Top of Excerpt
Skip to content

Script Reference

ARCHER is built on a collection of Python scripts and shell utilities that handle everything outside the agent loop itself — data collection, training pipeline, evaluation, monitoring, and lab management. This page documents each script's purpose and when to use it.

Scripts live in scripts/ at the repo root. None of them are used at runtime by the agent; they are all workflow tooling.


Monitoring & Health

Scripts that give you visibility into the system's current state.

archer_live.py

Command: python3 scripts/archer_live.py or bash scripts/start_archer_live.sh

The live monitoring server. Serves a local web dashboard at http://localhost:7788 with twelve pages:

  • Live — active session stream, unified Eval Pipeline section (T1/T2 pipeline + RCA findings merged into one scrollable table with expandable rows, Findings/All filter toggle), range health, action queue
  • Benchmark — OA/FP/HD trend chart (AI-generated snapshot explanations on click), per-objective pass rate history with focus dropdown and smart filters, regression table, failure class registry, pass rate distribution
  • Failures — issue burndown (hourly/daily granularity), per-skill fail rates, halt breakdown, coder verification cap tracker
  • RCA — per-objective failure diagnostics sorted by severity
  • Sessions — session explorer with inline expansion, objective filter, deep-link from RCA findings
  • Review — Tier 2 audit queue with command snapshot, session log, one-click verdicts, skill examples, T1/T2/T3 visibility
  • Training — pipeline funnel, API spend tally, daily cost chart
  • Router — routing confidence, per-skill accuracy, label growth, unknown-skill row handling
  • Notes — freeform reviewer note creation, editing, and management
  • Skills — skill reference browser with pass rates, examples, domain breakdowns
  • Help — per-chart help blocks, metric threshold reference
  • Index — session overview and header stats

Automatically starts archer_companion.py in the background on startup (--no-tui headless mode). Provides REST endpoints — /api/stats, /api/companion, /api/eval/history, /api/health, /api/explain/snapshot, /api/explain/snapshots/batch, /api/review/*, and others.

Also reachable over Tailscale at the host's Tailscale IP.

archer_companion.py

Command: python3 scripts/archer_companion.py [--force-spend] [--dry-run] [--no-tui]

The eval session review pipeline. Tails ~/.archer_eval_events.jsonl and dispatches each new session through a two-stage review:

  • T1 (CPU-only): Structural audit — checks session file existence, command patterns, halt class. Produces a failure_class label.
Bottom of Excerpt
> **Tasks for this exercise**:
[A] Copy the part of the ARCHER script reference between "Also reachable over" and "a failure_class label.", inclusive.
[B] Pick up the ARCHER script reference after its final sentence and write what follows.
Top of Provided information
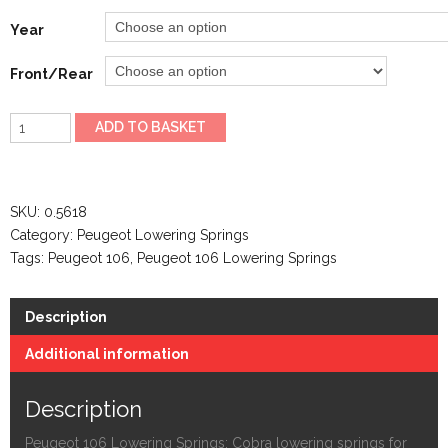
Year
Front/Rear
Peugeot
ADD TO BASKET
106
Lowering
Springs
SKU:
0.5618
quantity
Category:
Peugeot Lowering Springs
Tags:
Peugeot 106
,
Peugeot 106 Lowering Springs
Description
Additional information
Description
Peugeot 106 Lowering Springs: Cobra lowering springs for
Bottom of Provided information
> **Written answers**:
[A]
Also reachable over Tailscale at the host's Tailscale IP.

archer_companion.py

Command: python3 scripts/archer_companion.py [--force-spend] [--dry-run] [--no-tui]

The eval session review pipeline. Tails ~/.archer_eval_events.jsonl and dispatches each new session through a two-stage review:

  • T1 (CPU-only): Structural audit — checks session file existence, command patterns, halt class. Produces a failure_class label.

[B]
  • T2 (Claude Haiku API): Quality scoring — scores the session 0–3 on approach validity. Only runs on sessions that pass T1 and are budget-gated at 90% spend.

Files GitHub issues automatically for sessions that fail T2 or are classified as infra-gap. Writes state to ~/.archer_companion_state.json for the live dashboard to read.

Started automatically by archer_live.py at server startup. Can also be run standalone with --dry-run (T1 only, no issue filing) or --force-spend (ignore budget cap). Logs to ~/.archer_companion.log when headless.

archer_status.py

Command: archer-status

The primary session-start command. Reads four sources — eval results, routing log, session logs, and live lab probes — and renders a full health snapshot in under 30 seconds. Covers: eval quality (OA rate, failure streaks, staleness), router label progress for every skill with a progress bar showing percentage to the 50-label training gate, classifier state, training pipeline volume, and open GitHub issues with blocking relationships.

Use --handoff to also write a ranked recommendation list to HANDOFFS.md.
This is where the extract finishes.